けれど、そういった職業が何という名前なのか自分では分からず、留学したこともあって、まわりから一年遅れて就職し、転職もして、会社員の振りを続けた。
そして最近になって、私のやりたいことはどうやらアーティストという言葉でくくられるものらしい、ということが分かった。33にもなって、イタ過ぎる…!どれだけ人生遠回りしているんだ、という感は否めないが、人生は何であっても、無駄なものはない、すべて繋がっていると、前向きに信じているよ。
アーティストとは、基本的には自分一人で製作し、自分の世界へ没頭するという、孤独な作業である。誰に褒められることもない、孤独な戦いと言ってもいい。書道は特に、古典作品と向き合って、他の誰と比べられることもなく、自分を高めるため日々一人でお稽古していると、つい、自分はこんなに上手なんだぜー、もうお稽古なんかしなくたって十分、十分。はっはっは。自分が世界で一番上手いのではないかとつい調子に乗ってしまうというか、勘違いしそうになるふしがあるので、危険である。(私だけ…?)

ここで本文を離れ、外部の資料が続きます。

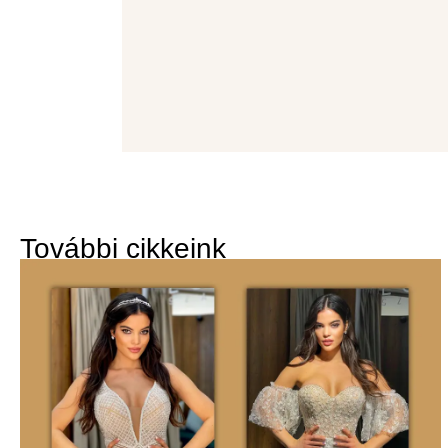
További cikkeink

私は注意していないとあまり外に出ないで、天気がいいのに家の中で臨書してばっかりという、至極悲しいライフスタイルになってしまう。そういう理由もあって、アトリエでのお稽古には、雨が降ろうが雪が降ろうが、たとえ槍が降ろうとも、積極的に出かけるようにしています。
また、どういうジャンルであっても、他のアーティストと出会い、ふれあい、熱く議論することは非常に刺激になる。傍目からは「ただの飲み会じゃん」と言われそうな、(ものすごい数の)ワインボトルが次々と空になり、床に転がろうとも、それは非常に有意義な意見交換、おしゃべりの時間なんである。(余談だけど、本当にみんなよく飲む。まるでこれが一生で最後の酒か、今飲み溜めておかなくてはと言わんばかりに。)
大体そういった会では、画家、陶芸家、ピアニスト、建築家、カメラマンなどのメンバーが集まっているのだけど、時々ものすごくはっとさせられる一言に出会ったりするので、常にアンテナをぴんと張っていないといけない。(ということはつまり、どれだけ赤ワインを飲んでも、ある程度しらふでいられないといけない。最近は前に比べて、そんなに飲めなくなったのだけどね。)
私は昔から、いい言葉に出会ったら心の中にしっかとメモを取る、という、誰に言うこともない、暗い趣味があるのだけど、上記の会でも然り、常に気が抜けない。
私にとって毎日は 、刺激的なことば探しの旅。最近はつい便利だからと、ツイッターをメモ的に使うことも多い。書き留めたものを今後インスピレーションにして、作品作りのヒントにしていきたいと思っている。